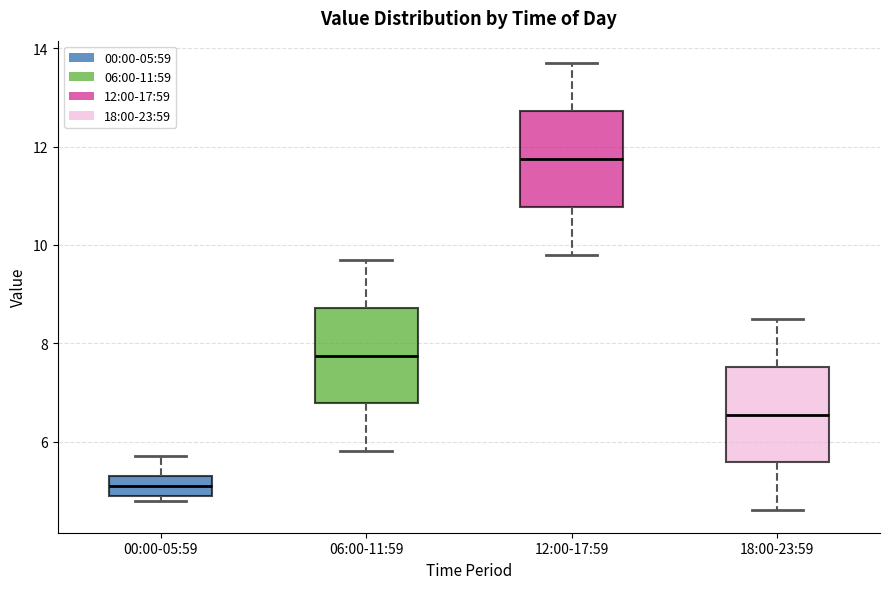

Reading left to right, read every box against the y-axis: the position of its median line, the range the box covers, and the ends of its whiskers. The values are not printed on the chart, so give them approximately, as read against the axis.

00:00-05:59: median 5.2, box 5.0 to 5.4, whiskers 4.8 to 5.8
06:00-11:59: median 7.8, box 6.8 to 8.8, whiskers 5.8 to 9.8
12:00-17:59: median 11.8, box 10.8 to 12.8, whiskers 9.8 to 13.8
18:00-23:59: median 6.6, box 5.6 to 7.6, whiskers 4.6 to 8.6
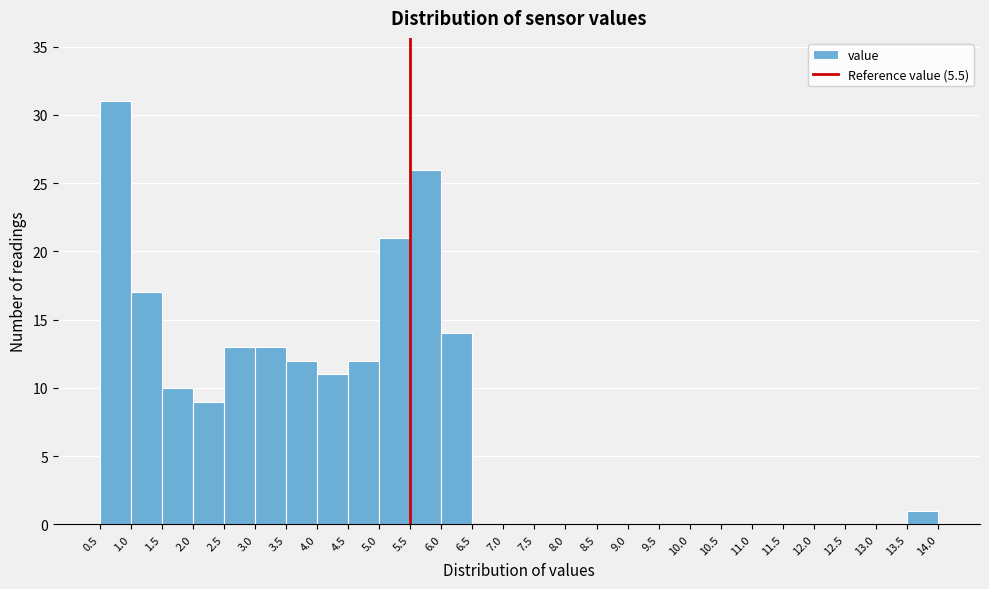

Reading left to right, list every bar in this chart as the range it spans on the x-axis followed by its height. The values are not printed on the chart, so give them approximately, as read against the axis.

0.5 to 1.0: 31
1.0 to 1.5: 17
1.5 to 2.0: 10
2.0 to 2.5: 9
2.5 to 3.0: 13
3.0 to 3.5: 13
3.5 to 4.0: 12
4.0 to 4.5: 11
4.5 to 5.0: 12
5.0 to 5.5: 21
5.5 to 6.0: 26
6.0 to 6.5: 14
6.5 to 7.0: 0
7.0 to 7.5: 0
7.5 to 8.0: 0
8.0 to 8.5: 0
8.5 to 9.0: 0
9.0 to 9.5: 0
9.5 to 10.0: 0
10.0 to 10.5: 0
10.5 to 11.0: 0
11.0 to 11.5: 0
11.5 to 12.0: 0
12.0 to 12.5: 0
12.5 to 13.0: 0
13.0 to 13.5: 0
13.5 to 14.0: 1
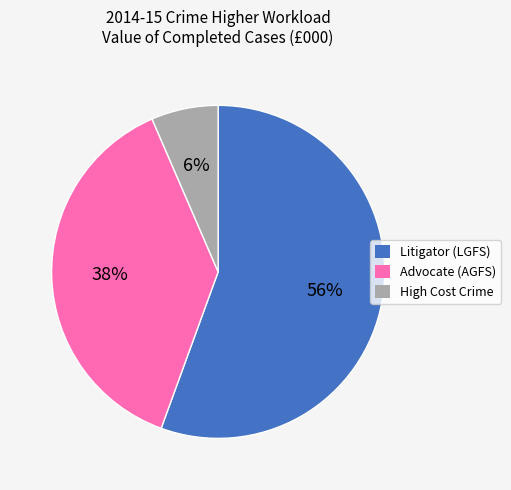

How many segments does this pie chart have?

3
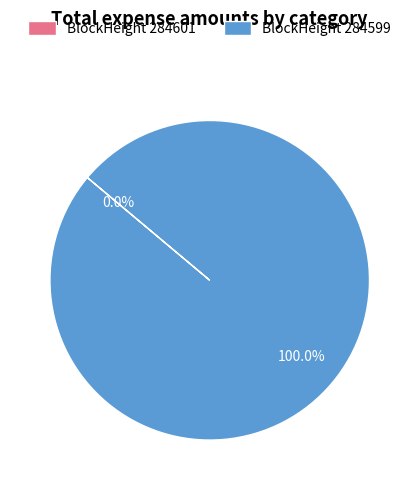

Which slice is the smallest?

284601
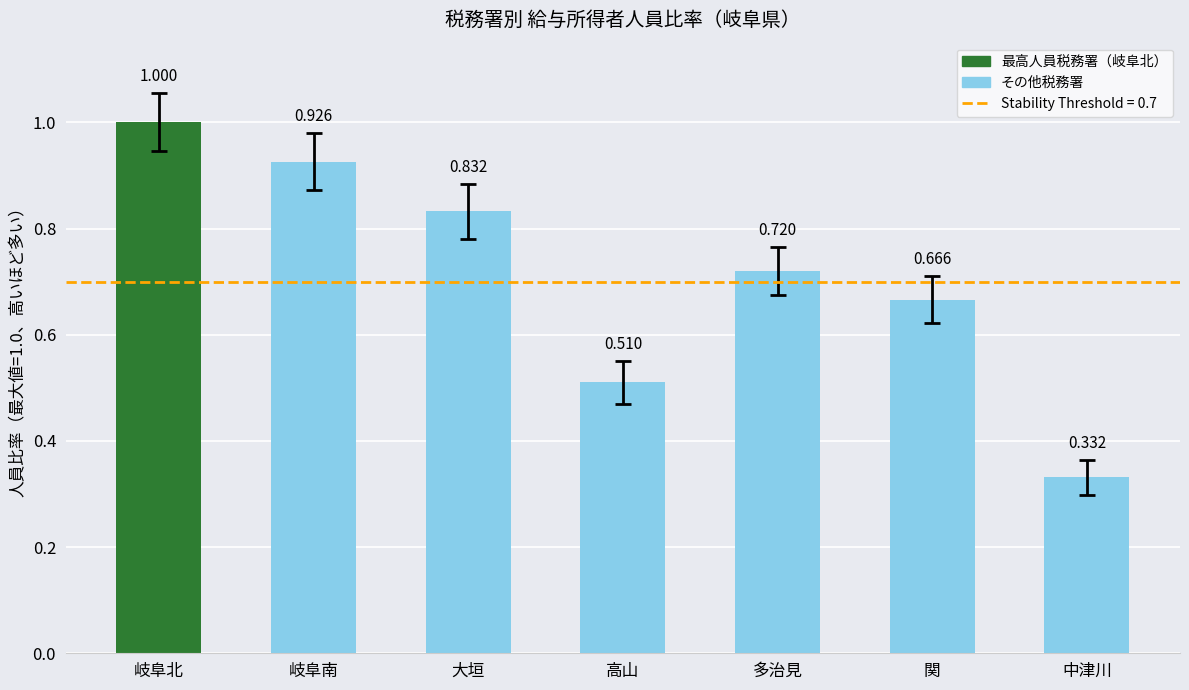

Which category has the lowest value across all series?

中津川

■ ■ ■ ■

* EXERCISE INSTRUCTIONS
Render all of the data above as a JSON list of strings, one string per line, skipping blank lines and omitting the pictures.

* WRITTEN RESPONSE
[
  "Reading left to right, read every box against the y-axis: the position of its median line, the range the box covers, and the ends of its whiskers. The values are not printed on the chart, so give them approximately, as read against the axis.",
  "00:00-05:59: median 5.2, box 5.0 to 5.4, whiskers 4.8 to 5.8",
  "06:00-11:59: median 7.8, box 6.8 to 8.8, whiskers 5.8 to 9.8",
  "12:00-17:59: median 11.8, box 10.8 to 12.8, whiskers 9.8 to 13.8",
  "18:00-23:59: median 6.6, box 5.6 to 7.6, whiskers 4.6 to 8.6",
  "Reading left to right, list every bar in this chart as the range it spans on the x-axis followed by its height. The values are not printed on the chart, so give them approximately, as read against the axis.",
  "0.5 to 1.0: 31",
  "1.0 to 1.5: 17",
  "1.5 to 2.0: 10",
  "2.0 to 2.5: 9",
  "2.5 to 3.0: 13",
  "3.0 to 3.5: 13",
  "3.5 to 4.0: 12",
  "4.0 to 4.5: 11",
  "4.5 to 5.0: 12",
  "5.0 to 5.5: 21",
  "5.5 to 6.0: 26",
  "6.0 to 6.5: 14",
  "6.5 to 7.0: 0",
  "7.0 to 7.5: 0",
  "7.5 to 8.0: 0",
  "8.0 to 8.5: 0",
  "8.5 to 9.0: 0",
  "9.0 to 9.5: 0",
  "9.5 to 10.0: 0",
  "10.0 to 10.5: 0",
  "10.5 to 11.0: 0",
  "11.0 to 11.5: 0",
  "11.5 to 12.0: 0",
  "12.0 to 12.5: 0",
  "12.5 to 13.0: 0",
  "13.0 to 13.5: 0",
  "13.5 to 14.0: 1",
  "How many segments does this pie chart have?",
  "3",
  "Which slice is the smallest?",
  "284601",
  "Which category has the lowest value across all series?",
  "中津川"
]